As we have been spending the past couple weeks preparing to renew our license for foster care. So many thoughts and emotions press on my soul. Foster care is not for the faint heart.
Foster care is heartbreaking.
Foster care is rewarding.
Foster care is my calling.
Foster care makes me want to scream at the top of the lungs.
Foster care brings immense joy to my soul.
We are discussing changing our license to 3. We want to touch more lives. We also have to face a harsh reality that this current placement may not last to adoption. Any future placement may not turn into adoption.
People ask all the time, “How do you do this? How can you stand the thought of giving them back?”
Seriously? Is this easy? N-O!
The idea of handing back children who were taken from their homes for a reason is terrifying. I am suppose to have faith in the court system. Well, boy oh boy, I do not.
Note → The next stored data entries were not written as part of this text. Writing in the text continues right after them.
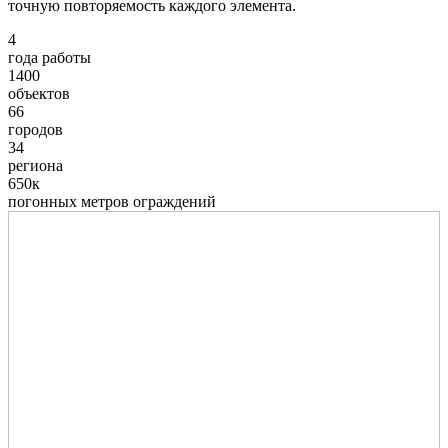
точную повторяемость каждого элемента.
4
года работы
1400
объектов
66
городов
34
региона
650к
погонных метров ограждений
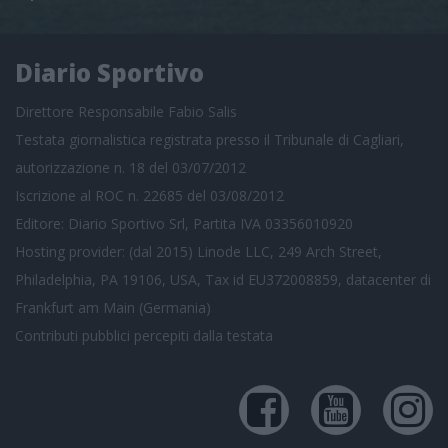
Diario Sportivo
Direttore Responsabile Fabio Salis
Testata giornalistica registrata presso il Tribunale di Cagliari,
autorizzazione n. 18 del 03/07/2012
Iscrizione al ROC n. 22685 del 03/08/2012
Editore: Diario Sportivo Srl, Partita IVA 03356010920
Hosting provider: (dal 2015) Linode LLC, 249 Arch Street,
Philadelphia, PA 19106, USA, Tax id EU372008859, datacenter di
Frankfurt am Main (Germania)
Contributi pubblici
percepiti dalla testata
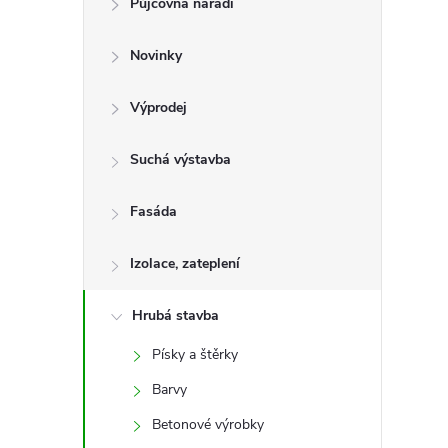
Půjčovna nářadí
t
Novinky
r
a
Výprodej
n
Suchá výstavba
n
Fasáda
í
Izolace, zateplení
p
Hrubá stavba
Písky a štěrky
a
Barvy
n
Betonové výrobky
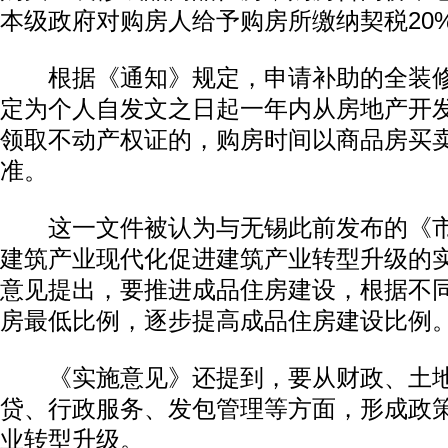
本级政府对购房人给予购房所缴纳契税20
根据《通知》规定，申请补助的全装修
定为个人自发文之日起一年内从房地产开
领取不动产权证的，购房时间以商品房买
准。
这一文件被认为与无锡此前发布的《市
建筑产业现代化促进建筑产业转型升级的
意见提出，要推进成品住房建设，根据不
房最低比例，逐步提高成品住房建设比例
《实施意见》还提到，要从财政、土地
贷、行政服务、发包管理等方面，形成政
业转型升级。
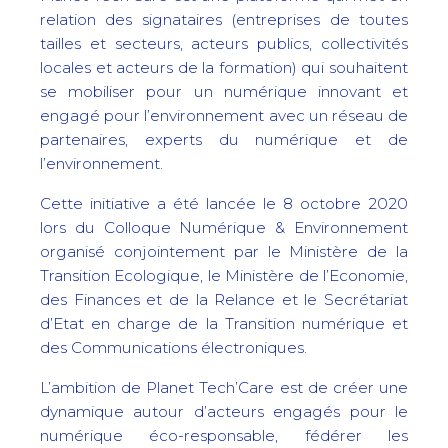
relation des signataires (entreprises de toutes
tailles et secteurs, acteurs publics, collectivités
locales et acteurs de la formation) qui souhaitent
se mobiliser pour un numérique innovant et
engagé pour l’environnement avec un réseau de
partenaires, experts du numérique et de
l’environnement.
Cette initiative a été lancée le 8 octobre 2020
lors du Colloque Numérique & Environnement
organisé conjointement par le Ministère de la
Transition Ecologique, le Ministère de l’Economie,
des Finances et de la Relance et le Secrétariat
d’Etat en charge de la Transition numérique et
des Communications électroniques.
L’ambition de Planet Tech’Care est de créer une
dynamique autour d’acteurs engagés pour le
numérique éco-responsable, fédérer les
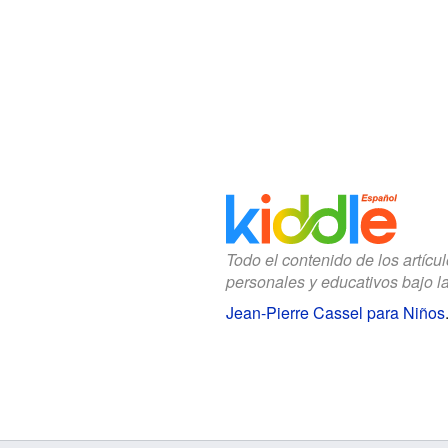
Todo el contenido de los artícu
personales y educativos bajo l
Jean-Pierre Cassel para Niños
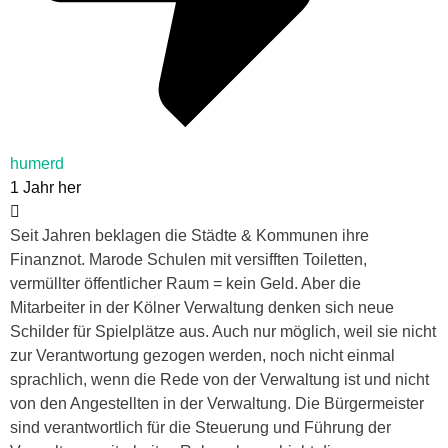
humerd
1 Jahr her
Seit Jahren beklagen die Städte & Kommunen ihre
Finanznot. Marode Schulen mit versifften Toiletten,
vermüllter öffentlicher Raum = kein Geld. Aber die
Mitarbeiter in der Kölner Verwaltung denken sich neue
Schilder für Spielplätze aus. Auch nur möglich, weil sie nicht
zur Verantwortung gezogen werden, noch nicht einmal
sprachlich, wenn die Rede von der Verwaltung ist und nicht
von den Angestellten in der Verwaltung. Die Bürgermeister
sind verantwortlich für die Steuerung und Führung der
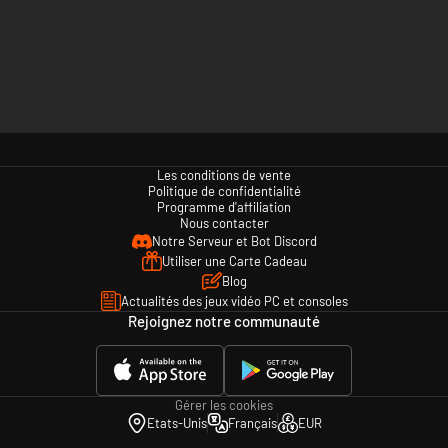
Les conditions de vente
Politique de confidentialité
Programme d'affiliation
Nous contacter
Notre Serveur et Bot Discord
Utiliser une Carte Cadeau
Blog
Actualités des jeux vidéo PC et consoles
Rejoignez notre communauté
Gérer les cookies
Etats-Unis
Français
EUR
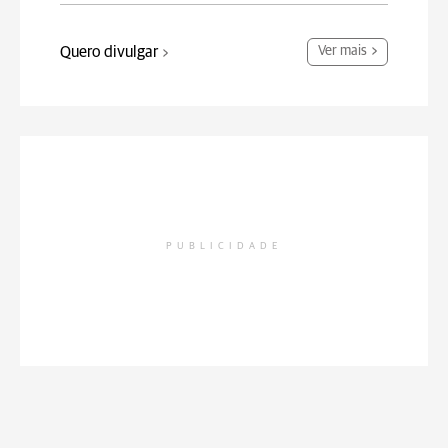
Quero divulgar
Ver mais
PUBLICIDADE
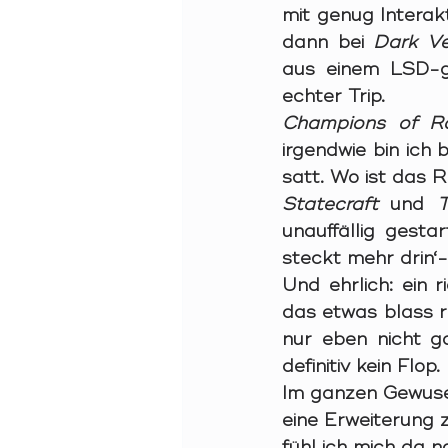
mit genug Interak
dann bei 
Dark Ve
aus einem LSD-ge
echter Trip.
Champions of R
irgendwie bin ich
satt. Wo ist das 
Statecraft
und 
unauffällig gest
steckt mehr drin‘-
Und ehrlich: ein r
das etwas blass r
nur eben nicht ga
definitiv kein Flop.
Im ganzen Gewusel
eine Erweiterung 
fühl ich mich da n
I have to have faith in God. I have faith that God will somehow mend my heart for those goodbyes. I have faith that God will see me through the ending of a placement and/or a new placement.
There are absolutely no guarantees the twins will stay with us or that any foster child will stay with. I don’t think I am okay with, well I am definitely not okay with it. Regardless it is what I signed up for.
The one guarantee that I can count on is God. Jeremy and I pray constantly for the twins and their future–regardless of what that future will be.